I loved the first movie’s soundtrack, but I think I might love the second one more. Well, no, not exactly. There are more individual songs on the first score that I like, whereas I like the overall sound of the second one better. I love that it has the same sound as the original, but yet introduces a whole new underlying theme to suit the purposes of the second movie. You really can feel the spirit of the characters and the story in the music and I absolutely adore it. I can’t get enough.

I think this is my favourite song from the whole score.

Agh, but listening to it just gives me all the feels!

Haha, I am so very excited to watch the second movie again! I may possibly be receiving it for my birthday?!?!?? Which is only 8-ish days away! But I am crazy excited to watch it, and to show it to my mom, because she never watched it when it was still in theatres. This movie is just too much for me to handle sometimes, honestly, and I love it to bits and pieces <3

But besides the HTTYD2 soundtrack, I was searching for other songs that would inspire me for this novel. Last year, I used tons of songs to inspire the emotion of the story I was writing (as PP1MT wrote about here), and while I wasn’t so concerned with having a whole playlist this time around, I still kind of wanted some sort of anthem for the book.
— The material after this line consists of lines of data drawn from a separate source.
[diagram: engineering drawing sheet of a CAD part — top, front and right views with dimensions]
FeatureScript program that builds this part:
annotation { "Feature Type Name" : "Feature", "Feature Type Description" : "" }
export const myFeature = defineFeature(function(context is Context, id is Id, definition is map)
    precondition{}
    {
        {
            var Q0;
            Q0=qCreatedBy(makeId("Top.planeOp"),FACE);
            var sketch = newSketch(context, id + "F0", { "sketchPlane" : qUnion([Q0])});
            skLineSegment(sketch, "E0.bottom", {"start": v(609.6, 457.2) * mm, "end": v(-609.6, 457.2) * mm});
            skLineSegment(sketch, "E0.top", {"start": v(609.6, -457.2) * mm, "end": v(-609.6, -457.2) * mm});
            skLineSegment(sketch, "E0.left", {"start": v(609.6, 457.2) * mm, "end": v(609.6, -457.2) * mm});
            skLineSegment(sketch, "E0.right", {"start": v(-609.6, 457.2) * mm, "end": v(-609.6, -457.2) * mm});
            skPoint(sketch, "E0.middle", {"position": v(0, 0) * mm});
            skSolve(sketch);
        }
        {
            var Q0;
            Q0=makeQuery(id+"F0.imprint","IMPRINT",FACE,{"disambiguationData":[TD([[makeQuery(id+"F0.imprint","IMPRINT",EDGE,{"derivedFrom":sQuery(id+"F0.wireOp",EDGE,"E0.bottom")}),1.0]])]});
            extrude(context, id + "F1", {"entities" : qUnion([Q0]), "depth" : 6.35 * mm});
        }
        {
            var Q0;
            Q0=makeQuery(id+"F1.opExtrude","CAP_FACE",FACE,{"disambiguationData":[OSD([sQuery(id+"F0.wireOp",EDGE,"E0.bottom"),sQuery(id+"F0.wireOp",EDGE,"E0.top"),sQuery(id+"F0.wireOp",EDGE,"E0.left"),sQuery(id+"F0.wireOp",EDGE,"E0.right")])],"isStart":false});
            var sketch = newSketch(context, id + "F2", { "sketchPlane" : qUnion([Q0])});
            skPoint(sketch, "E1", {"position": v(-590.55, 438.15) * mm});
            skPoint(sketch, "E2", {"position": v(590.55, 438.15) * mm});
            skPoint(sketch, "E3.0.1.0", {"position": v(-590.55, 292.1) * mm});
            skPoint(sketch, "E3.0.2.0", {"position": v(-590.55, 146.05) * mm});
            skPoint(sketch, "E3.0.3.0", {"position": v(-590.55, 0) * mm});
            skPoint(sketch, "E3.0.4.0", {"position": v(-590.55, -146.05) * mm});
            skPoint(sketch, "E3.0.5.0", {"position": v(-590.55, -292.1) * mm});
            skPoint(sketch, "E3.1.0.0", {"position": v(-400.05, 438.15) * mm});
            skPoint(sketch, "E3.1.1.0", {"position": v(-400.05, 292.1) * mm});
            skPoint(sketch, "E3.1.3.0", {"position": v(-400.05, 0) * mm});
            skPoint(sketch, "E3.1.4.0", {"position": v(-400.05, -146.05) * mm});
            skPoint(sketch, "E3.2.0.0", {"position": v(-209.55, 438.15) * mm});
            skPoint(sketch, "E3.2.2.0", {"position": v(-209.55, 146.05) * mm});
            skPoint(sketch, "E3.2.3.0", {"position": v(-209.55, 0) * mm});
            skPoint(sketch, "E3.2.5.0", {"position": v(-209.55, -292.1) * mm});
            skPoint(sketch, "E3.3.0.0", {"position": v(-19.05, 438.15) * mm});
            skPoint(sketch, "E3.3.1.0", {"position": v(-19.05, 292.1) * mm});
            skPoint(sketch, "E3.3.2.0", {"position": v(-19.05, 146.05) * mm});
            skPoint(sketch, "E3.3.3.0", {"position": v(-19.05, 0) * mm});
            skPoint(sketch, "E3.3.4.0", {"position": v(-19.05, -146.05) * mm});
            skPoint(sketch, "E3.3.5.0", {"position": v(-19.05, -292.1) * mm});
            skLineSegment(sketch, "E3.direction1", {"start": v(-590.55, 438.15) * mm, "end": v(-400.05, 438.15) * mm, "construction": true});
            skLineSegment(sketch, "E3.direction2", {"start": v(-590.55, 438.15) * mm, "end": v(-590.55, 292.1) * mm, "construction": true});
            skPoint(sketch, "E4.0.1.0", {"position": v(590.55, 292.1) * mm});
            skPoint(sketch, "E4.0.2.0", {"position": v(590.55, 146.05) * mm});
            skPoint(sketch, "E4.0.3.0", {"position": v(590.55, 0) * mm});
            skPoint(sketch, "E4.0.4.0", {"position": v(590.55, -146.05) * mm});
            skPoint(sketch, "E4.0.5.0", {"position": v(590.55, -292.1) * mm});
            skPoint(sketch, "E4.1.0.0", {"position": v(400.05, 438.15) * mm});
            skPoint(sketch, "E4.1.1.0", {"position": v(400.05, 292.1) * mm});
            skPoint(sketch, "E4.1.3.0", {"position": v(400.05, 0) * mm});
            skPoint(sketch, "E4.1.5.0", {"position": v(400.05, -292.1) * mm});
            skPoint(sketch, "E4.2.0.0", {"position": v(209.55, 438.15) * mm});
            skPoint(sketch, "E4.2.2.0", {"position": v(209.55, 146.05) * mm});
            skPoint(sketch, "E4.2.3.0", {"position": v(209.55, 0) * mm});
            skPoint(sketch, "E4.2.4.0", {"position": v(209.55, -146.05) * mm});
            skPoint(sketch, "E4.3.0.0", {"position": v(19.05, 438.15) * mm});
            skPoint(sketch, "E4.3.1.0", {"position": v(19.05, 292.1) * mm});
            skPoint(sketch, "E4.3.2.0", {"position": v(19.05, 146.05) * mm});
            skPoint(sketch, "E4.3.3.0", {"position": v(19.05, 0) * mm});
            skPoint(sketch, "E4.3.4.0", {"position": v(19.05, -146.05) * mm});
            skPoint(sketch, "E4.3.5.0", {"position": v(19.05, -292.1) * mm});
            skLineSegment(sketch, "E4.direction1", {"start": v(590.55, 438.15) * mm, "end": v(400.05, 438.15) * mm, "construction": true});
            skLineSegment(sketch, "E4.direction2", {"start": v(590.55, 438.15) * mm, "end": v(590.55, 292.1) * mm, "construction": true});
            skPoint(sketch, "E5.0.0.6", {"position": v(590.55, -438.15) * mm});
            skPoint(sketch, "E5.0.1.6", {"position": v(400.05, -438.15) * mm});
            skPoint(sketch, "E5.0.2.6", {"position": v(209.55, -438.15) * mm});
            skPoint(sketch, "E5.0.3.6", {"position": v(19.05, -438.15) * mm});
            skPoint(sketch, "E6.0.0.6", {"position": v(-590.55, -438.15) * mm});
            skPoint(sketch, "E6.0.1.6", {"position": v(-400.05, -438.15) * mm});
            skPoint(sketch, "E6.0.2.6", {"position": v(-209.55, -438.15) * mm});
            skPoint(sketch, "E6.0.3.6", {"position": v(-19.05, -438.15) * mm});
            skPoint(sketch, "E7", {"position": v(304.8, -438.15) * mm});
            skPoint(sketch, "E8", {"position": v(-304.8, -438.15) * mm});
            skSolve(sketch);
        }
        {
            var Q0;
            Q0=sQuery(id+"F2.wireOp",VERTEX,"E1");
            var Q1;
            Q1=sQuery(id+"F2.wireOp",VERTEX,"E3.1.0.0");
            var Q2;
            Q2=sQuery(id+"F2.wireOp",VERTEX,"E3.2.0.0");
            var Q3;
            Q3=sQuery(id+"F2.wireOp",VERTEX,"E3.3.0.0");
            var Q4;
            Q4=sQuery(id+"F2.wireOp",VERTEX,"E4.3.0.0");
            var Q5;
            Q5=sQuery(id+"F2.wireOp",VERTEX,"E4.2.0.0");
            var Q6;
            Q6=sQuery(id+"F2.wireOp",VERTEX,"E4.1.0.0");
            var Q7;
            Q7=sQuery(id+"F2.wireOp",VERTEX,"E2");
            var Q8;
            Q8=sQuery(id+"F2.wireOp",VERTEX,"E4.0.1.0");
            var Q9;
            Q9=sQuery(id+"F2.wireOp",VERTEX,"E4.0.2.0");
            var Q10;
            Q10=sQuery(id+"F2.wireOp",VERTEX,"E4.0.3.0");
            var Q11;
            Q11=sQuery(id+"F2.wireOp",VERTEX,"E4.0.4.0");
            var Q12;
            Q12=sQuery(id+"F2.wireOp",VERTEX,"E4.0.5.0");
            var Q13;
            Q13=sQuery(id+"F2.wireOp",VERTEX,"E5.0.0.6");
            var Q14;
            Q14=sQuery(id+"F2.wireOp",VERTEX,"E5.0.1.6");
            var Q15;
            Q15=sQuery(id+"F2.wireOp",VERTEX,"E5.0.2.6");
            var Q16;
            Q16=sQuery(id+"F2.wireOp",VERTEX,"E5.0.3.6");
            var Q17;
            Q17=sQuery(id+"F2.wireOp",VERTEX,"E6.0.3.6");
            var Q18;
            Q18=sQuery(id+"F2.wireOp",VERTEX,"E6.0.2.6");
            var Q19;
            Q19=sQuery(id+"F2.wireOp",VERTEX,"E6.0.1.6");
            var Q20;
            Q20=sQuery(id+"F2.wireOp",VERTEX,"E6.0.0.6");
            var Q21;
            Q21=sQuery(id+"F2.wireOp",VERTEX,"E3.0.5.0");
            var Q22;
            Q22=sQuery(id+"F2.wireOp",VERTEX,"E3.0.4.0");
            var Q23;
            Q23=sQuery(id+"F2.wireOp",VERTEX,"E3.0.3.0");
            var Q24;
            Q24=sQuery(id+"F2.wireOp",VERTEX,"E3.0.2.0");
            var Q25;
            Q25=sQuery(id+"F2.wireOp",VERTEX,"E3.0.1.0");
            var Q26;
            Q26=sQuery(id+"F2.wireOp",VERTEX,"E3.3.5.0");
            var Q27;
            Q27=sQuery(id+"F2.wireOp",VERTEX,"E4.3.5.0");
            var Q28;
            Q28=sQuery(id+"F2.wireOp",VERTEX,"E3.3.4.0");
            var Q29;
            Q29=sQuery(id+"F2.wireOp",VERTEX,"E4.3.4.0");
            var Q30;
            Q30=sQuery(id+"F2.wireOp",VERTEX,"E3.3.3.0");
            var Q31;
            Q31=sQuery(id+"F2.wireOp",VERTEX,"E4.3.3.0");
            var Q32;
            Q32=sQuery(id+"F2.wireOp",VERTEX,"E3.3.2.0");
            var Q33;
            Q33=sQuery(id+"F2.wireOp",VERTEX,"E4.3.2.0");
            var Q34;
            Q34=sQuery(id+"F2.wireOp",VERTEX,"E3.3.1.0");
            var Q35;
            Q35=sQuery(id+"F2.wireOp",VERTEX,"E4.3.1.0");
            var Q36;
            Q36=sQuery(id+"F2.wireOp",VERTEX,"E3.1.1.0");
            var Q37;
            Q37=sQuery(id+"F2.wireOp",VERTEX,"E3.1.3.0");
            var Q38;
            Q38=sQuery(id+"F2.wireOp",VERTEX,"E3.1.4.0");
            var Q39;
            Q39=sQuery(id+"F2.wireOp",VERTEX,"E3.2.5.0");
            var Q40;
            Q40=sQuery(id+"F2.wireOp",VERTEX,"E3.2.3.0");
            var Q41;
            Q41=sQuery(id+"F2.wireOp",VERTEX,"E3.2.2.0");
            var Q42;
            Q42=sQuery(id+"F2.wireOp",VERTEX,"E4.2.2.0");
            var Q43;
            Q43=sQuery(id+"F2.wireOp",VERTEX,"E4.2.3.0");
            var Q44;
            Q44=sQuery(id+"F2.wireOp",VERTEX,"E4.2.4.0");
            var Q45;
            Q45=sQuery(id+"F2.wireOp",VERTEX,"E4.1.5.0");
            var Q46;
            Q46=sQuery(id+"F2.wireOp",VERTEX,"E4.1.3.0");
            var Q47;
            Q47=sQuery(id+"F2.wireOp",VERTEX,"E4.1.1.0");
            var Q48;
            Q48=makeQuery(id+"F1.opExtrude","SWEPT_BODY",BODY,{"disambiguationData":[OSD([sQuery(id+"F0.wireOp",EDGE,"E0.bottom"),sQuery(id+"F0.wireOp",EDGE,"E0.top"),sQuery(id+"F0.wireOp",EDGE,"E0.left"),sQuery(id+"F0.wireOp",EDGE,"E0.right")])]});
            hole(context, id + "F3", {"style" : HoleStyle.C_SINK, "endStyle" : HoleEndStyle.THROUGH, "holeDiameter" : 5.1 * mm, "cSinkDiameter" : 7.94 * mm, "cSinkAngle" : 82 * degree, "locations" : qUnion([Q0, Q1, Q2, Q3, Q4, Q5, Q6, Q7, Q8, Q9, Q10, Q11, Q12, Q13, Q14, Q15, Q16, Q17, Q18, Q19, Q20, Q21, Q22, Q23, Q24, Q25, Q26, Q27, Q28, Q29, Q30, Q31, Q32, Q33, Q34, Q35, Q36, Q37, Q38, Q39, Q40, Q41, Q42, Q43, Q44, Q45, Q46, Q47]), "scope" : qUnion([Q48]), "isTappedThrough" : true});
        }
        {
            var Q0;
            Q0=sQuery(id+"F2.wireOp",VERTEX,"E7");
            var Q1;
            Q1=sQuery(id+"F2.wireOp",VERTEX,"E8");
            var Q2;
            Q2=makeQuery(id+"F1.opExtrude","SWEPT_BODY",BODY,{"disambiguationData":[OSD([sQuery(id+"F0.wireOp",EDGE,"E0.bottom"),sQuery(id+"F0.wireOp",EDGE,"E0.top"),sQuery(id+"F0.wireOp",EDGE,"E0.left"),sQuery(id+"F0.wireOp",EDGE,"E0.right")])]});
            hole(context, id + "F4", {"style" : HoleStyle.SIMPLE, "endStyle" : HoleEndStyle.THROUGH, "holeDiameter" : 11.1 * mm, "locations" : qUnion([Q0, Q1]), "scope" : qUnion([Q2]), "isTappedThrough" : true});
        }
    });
It was when I stopped looking that I found what I was after: the song Nothing Left to Say/Rocks by Imagine Dragons.

I very much love Imagine Dragons and their CD Night Visions. On this CD, the final track is called Nothing Left to Say/Rocks, and is a combination of Nothing Left to Say (which is a six and a half minute song) with this little “hidden track” (only 2 minutes long) called Rocks at the end. They’re a very interesting pairing, as NLTS is moodier, more subdued, and Rocks is much more upbeat and nonsensical. And they totally mesh with the vibe of my novel.

Parts of Witch’s Blood (my NaNo project) are very upbeat. The narrator herself is in general a more carefree, cut-loose kind of girl, and she has a lot of fun when she first gets the inn. But when things go bad, it takes a much darker turn. There are casualties, and high tensions, and bad tempers, and the ideas of “falling down”, and “drowning in the waters of my soul” (lyrics from NLTS) are extremely appropriate. It’s rough times. So the combination of the songs really reflects (and reminds me) how the novel has two faces. Where there is despair, there is hope. Where there is happiness, there is grief. So I’ve decided that if any song is to be this book’s anthem, it’s this one.

I will talk more in my next post about non-NaNo things, so if you’re in the mood to read some random babble and ranting and complaints about chemistry, that’s where it’s at!

How has your month been thus far?

May you be surrounded by good music and soothing sounds.